Format the lines of the data that run from the line containing "Konkrete priseksempler" up to and including the line containing "Hent et gratis og uforpligtende" as a JSON list of strings, one string per line, omitting any blank lines.
--- MATERIAL FOR THE TASK ---
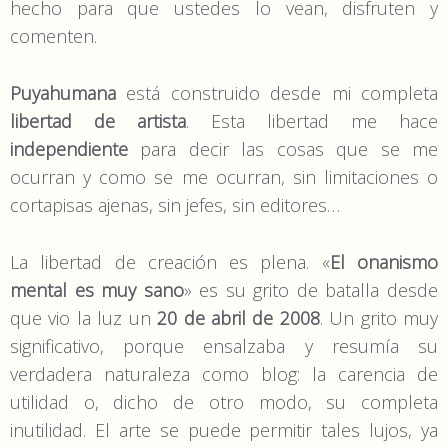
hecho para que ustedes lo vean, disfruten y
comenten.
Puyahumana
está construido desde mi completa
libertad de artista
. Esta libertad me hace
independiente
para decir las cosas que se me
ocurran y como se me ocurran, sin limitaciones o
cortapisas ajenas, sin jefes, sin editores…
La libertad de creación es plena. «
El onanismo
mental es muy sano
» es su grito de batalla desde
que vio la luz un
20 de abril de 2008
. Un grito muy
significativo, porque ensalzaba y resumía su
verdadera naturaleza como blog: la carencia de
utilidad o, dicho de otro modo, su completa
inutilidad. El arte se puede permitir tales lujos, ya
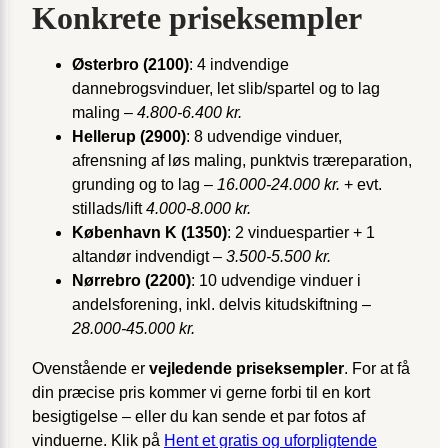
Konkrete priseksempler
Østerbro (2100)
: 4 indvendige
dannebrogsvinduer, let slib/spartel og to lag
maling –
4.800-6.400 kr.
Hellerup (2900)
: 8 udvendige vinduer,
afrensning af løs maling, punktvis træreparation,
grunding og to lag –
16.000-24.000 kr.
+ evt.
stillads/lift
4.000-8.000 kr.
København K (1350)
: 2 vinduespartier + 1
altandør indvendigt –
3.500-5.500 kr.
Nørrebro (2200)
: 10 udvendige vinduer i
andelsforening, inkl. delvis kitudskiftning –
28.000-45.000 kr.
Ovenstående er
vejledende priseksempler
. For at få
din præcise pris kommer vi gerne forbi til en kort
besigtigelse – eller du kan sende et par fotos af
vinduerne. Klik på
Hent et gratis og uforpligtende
---
--- MATERIAL FOR THE TASK ---
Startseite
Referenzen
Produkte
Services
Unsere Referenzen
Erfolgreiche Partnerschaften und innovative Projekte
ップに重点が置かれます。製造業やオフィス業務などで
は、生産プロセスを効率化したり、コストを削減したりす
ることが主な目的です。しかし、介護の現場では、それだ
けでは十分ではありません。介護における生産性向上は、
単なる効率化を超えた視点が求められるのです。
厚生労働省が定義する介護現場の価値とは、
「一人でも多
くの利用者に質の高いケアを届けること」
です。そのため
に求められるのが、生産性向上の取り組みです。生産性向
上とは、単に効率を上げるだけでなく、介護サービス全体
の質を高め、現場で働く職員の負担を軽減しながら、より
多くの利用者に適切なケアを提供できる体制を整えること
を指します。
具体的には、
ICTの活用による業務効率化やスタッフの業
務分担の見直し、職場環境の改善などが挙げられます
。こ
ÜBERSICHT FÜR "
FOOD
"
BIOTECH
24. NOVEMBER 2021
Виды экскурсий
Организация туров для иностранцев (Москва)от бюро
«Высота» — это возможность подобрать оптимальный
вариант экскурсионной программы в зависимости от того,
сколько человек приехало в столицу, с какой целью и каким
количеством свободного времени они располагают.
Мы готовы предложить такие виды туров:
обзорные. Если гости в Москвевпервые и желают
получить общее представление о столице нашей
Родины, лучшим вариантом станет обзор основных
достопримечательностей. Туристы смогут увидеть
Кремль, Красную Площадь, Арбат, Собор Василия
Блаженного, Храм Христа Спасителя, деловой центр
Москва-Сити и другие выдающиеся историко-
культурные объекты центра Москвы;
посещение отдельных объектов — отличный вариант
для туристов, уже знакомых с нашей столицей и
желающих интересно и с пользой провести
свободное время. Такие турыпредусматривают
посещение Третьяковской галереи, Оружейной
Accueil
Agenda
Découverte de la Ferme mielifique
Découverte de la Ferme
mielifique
---
WORKED SOLUTION =>
[
  "Konkrete priseksempler",
  "Østerbro (2100)",
  ": 4 indvendige",
  "dannebrogsvinduer, let slib/spartel og to lag",
  "maling –",
  "4.800-6.400 kr.",
  "Hellerup (2900)",
  ": 8 udvendige vinduer,",
  "afrensning af løs maling, punktvis træreparation,",
  "grunding og to lag –",
  "16.000-24.000 kr.",
  "+ evt.",
  "stillads/lift",
  "4.000-8.000 kr.",
  "København K (1350)",
  ": 2 vinduespartier + 1",
  "altandør indvendigt –",
  "3.500-5.500 kr.",
  "Nørrebro (2200)",
  ": 10 udvendige vinduer i",
  "andelsforening, inkl. delvis kitudskiftning –",
  "28.000-45.000 kr.",
  "Ovenstående er",
  "vejledende priseksempler",
  ". For at få",
  "din præcise pris kommer vi gerne forbi til en kort",
  "besigtigelse – eller du kan sende et par fotos af",
  "vinduerne. Klik på",
  "Hent et gratis og uforpligtende"
]